- WORK REQUIRED:
Take the line that contains "Core Services" in the data below and each line after it, through the last, and repeat them unchanged.

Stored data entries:
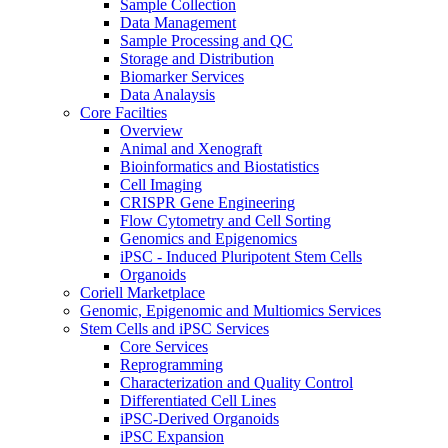
Sample Collection
Data Management
Sample Processing and QC
Storage and Distribution
Biomarker Services
Data Analaysis
Core Facilties
Overview
Animal and Xenograft
Bioinformatics and Biostatistics
Cell Imaging
CRISPR Gene Engineering
Flow Cytometry and Cell Sorting
Genomics and Epigenomics
iPSC - Induced Pluripotent Stem Cells
Organoids
Coriell Marketplace
Genomic, Epigenomic and Multiomics Services
Stem Cells and iPSC Services
Core Services
Reprogramming
Characterization and Quality Control
Differentiated Cell Lines
iPSC-Derived Organoids
iPSC Expansion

- ANSWER BOX:
Core Services
Reprogramming
Characterization and Quality Control
Differentiated Cell Lines
iPSC-Derived Organoids
iPSC Expansion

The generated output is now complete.